As has been pointed out in the past, however, erosion does not possess the all-encompassing power for change that modern geology asserts. In our Picture of the Day about Shiprock, New Mexico the dual-ridge faults, the curved gullies that stretch out from a common center, and the sharp ridges with sine wave undulations incised into them were all said to be the remains of lightning bolts of continental dimension cutting into the topography like a plasma knife.

Within Wilpena Pound is the Edeowie Gorge. A striking example of vitrification can be found there, since the gorge reveals sheets of pale yellow glass buried under the sandstone overburden. The glass is extremely pure with no admixture of soils or mineral inclusions, very much like the Egyptian "desert glass" that is found in the Great Sand Sea near the Libyan border. Both glass deposits also contain dark wisps of iridium and tiny bubbles of cristobalite - features that point to the application of exceptionally high temperatures when the glass was created.

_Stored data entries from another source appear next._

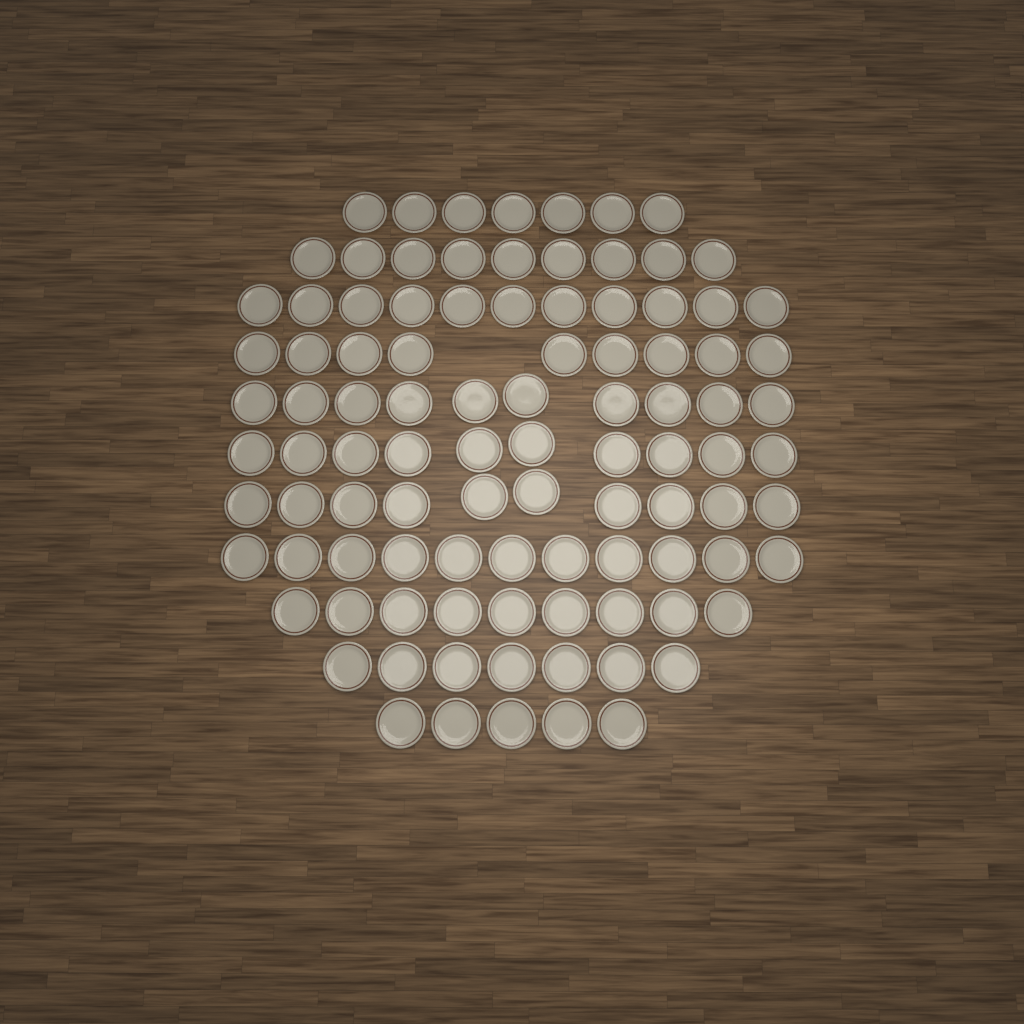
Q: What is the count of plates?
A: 98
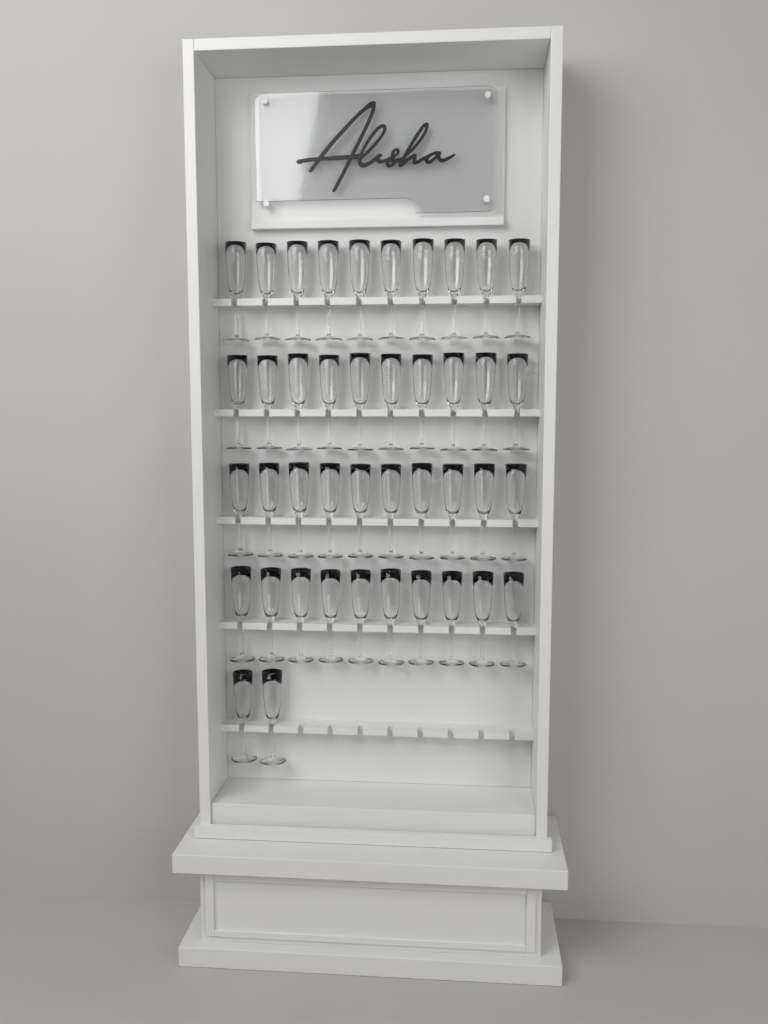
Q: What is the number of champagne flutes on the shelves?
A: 42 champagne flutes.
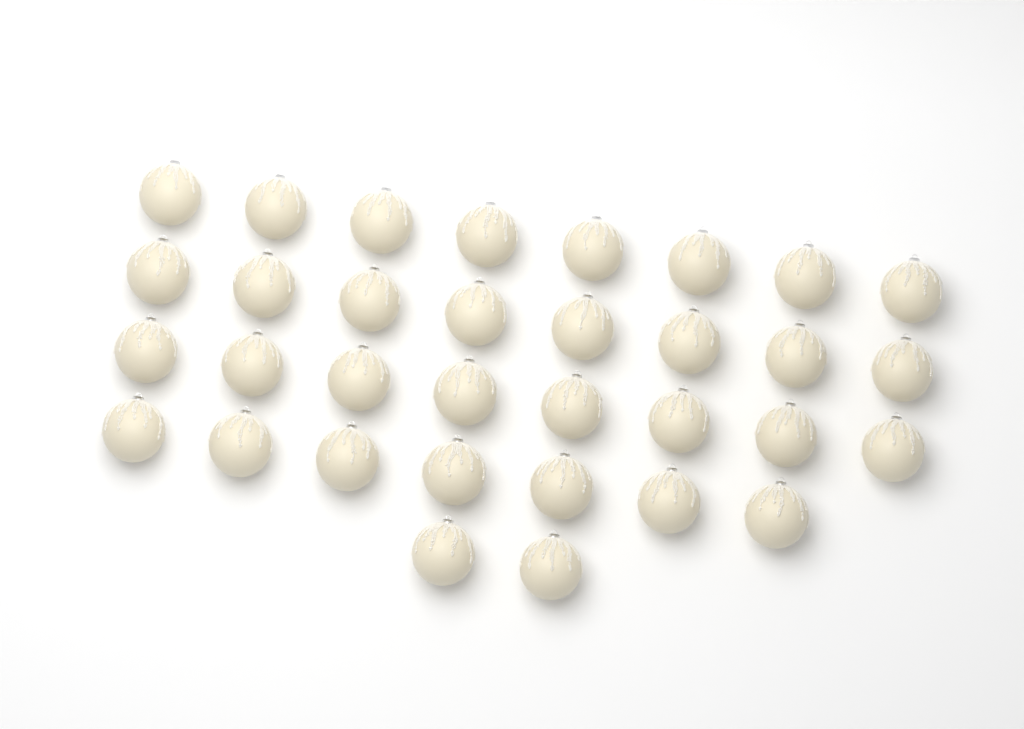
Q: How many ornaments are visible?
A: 33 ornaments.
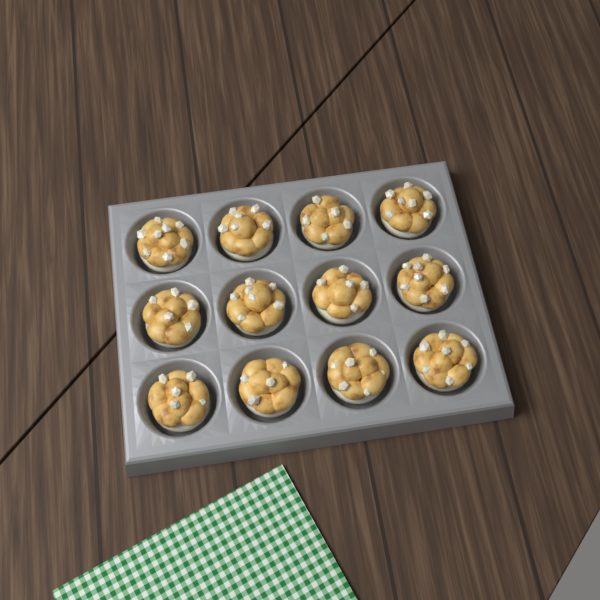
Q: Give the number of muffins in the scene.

The desert glass is associated with an enormous crater called Kebira that was recently discovered by analyzing images taken from earth-orbit. The 32-kilometer-wide depression is said to be the ancient remains of an asteroid impact, but there is little indication of a crater and there are multiple sharp peaks in its center. Such attributes have been discussed elsewhere and have been theorized to be from electric arcs fusing the sands into molten glass and then blasting the chunks outward over a wide area.

Taken together, the fused sand, the scalloped edges of the ridge surrounding Wilpena Pound, the iridium, the raised rim, the curvilinear gullies and the other geological anomalies all point to electrical activity as the causative agency for its creation. The conventional geological viewpoint is insufficient when it comes to explaining the many bizarre landforms in Australia.